After a trial in which he confessed to espionage charges, Skripal was convicted in 2006 of “high treason” and sentenced to 13 years in a labour camp. On July 9, 2010, however, Skripal and three other Russians were swapped for 10 Russian agents arrested in the United States. MI6 relocated Skripal to Salisbury. Despite the dated nature of his knowledge of Russia’s intelligence networks, he continued to provide briefings to MI6 and also to other European intelligence agencies—particularly those in several former Warsaw Pact nations.

After weeks in comas following the poisoning, first Yulia Skripal and then her father regained consciousness. By mid-April, both were declared recovering, but their long-term prognosis remained uncertain. Since then both have disappeared. Some experts say they are likely resettled in the U.S., Canada, Australia or New Zealand. In May 2019, Sergei Skripal reportedly left a voice mail for his niece Victoria in Russia and said, “Everything’s fine with me here, with Yulechka too.”


“I think if, as our British colleagues have insisted, a military-grade poison had been used, the man would have died right away.” — Russian President Vladimir Putin

THE GRU

After Sergei and Yulia Skripal were poisoned, Russia denied responsibility. President Vladimir Putin repeatedly dismissed allegations of Russian involvement as “total nonsense.” Had Skripal been poisoned by Novichok, Putin argued, he would have died “on the scene. A military toxic agent is so powerful that it kills a person instantaneously.” British medical experts countered that prompt intervention defeated the nerve agent.

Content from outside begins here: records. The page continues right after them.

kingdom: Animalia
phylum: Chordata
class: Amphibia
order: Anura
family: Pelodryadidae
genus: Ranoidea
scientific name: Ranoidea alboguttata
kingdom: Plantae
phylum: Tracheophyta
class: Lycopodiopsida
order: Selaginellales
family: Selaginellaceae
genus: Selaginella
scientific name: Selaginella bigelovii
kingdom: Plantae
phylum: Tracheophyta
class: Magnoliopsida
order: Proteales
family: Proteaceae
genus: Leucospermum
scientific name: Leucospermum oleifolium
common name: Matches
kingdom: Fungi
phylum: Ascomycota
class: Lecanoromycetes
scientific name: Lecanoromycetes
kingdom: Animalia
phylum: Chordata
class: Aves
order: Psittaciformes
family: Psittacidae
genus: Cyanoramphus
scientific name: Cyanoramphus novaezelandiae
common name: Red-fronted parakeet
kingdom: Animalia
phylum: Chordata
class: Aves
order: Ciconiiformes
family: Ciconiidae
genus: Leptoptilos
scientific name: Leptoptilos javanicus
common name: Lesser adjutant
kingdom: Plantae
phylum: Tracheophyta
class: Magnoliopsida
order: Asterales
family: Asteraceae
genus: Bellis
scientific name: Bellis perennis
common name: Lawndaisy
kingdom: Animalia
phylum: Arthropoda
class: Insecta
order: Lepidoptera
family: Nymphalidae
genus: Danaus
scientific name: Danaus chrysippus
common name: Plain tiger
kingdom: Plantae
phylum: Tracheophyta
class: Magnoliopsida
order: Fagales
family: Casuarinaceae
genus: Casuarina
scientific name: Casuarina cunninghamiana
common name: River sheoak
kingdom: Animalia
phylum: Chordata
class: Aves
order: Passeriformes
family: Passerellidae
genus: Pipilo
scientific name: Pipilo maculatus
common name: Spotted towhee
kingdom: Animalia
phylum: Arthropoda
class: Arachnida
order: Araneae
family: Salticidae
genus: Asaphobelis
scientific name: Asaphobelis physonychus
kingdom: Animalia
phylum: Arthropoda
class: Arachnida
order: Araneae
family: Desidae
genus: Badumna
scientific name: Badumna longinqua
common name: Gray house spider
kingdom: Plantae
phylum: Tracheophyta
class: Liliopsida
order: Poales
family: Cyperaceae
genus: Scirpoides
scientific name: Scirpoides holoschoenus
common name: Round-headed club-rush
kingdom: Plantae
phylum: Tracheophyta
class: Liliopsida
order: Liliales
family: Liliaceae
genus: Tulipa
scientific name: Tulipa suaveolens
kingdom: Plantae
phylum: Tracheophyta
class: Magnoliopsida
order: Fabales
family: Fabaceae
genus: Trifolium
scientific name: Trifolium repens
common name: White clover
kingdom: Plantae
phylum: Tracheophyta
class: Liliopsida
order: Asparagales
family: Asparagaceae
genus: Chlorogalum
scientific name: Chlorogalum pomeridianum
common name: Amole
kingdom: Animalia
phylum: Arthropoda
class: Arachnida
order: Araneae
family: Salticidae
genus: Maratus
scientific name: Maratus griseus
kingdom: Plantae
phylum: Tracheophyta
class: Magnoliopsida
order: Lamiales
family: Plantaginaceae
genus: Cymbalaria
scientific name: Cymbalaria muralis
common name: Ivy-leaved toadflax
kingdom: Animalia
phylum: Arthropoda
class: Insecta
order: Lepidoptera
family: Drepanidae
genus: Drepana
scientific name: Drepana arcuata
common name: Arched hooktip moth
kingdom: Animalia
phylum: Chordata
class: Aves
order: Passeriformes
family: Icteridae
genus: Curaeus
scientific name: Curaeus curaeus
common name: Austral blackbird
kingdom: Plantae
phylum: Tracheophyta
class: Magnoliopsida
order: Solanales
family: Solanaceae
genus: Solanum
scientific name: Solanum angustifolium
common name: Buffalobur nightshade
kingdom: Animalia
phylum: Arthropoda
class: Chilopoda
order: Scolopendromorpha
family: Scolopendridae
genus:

There is also credible evidence that places two GRU operatives in Salisbury on March 3-4, 2018. CCTV cameras captured images of colonels Alexander Mishkin and Anatoliy Chepiga mere blocks from Skripal’s home. Phone records secured by a British independent news agency also show that GRU Major-General Denis Sergeev arrived at London’s Heathrow airport the morning of March 2 and left on the afternoon of March 4. Correlating his phone position data with police information on the two colonels’ movements indicates that the three men likely met shortly before Mishkin and Chepiga left Waterloo Station for Salisbury. Investigators believe Sergeev was in operational command while Mishkin and Chepiga deployed the nerve agent.

Putin has repeatedly declared that both Mishkin and Chepiga are civilians and were merely tourists. Both men asserted this claim in a Russian television interview, saying they went to Salisbury only to see the 123-metre spire of its famous cathedral. Even in Russia, this claim was widely mocked. Putin has continued to argue that there was “nothing special” and “nothing criminal” about either man.

As for Skripal, Putin accused him of being “a traitor to the motherland. He’s simply a scumbag, that’s all.”

In a face-to-face June 2019 meeting at the G20 summit in Japan, then Prime Minister Theresa May demanded that Mishkin and Chepiga face justice. Putin shrugged off the matter as a “fuss about spies…not worth five kopecks.” Chillingly, Putin also told the British Financial Times: “Treason is the gravest crime possible and traitors must be punished. I am not saying the Salisbury incident is the way to do it, but traitors must be punished.”

Britain has issued European arrest warrants against Mishkin and Chepiga, promising to detain them if they should step outside of Russia. Meanwhile, relations between London and Moscow have plunged to a post-Cold War low as a result of Skripal’s poisoning.

In November 2019, Novichok was added to the list of banned substances on the Annex of the Chemical Weapons Convention by the Organization for the Prohibition of Chemical Weapons—the first such amendment since the convention was created in 1997.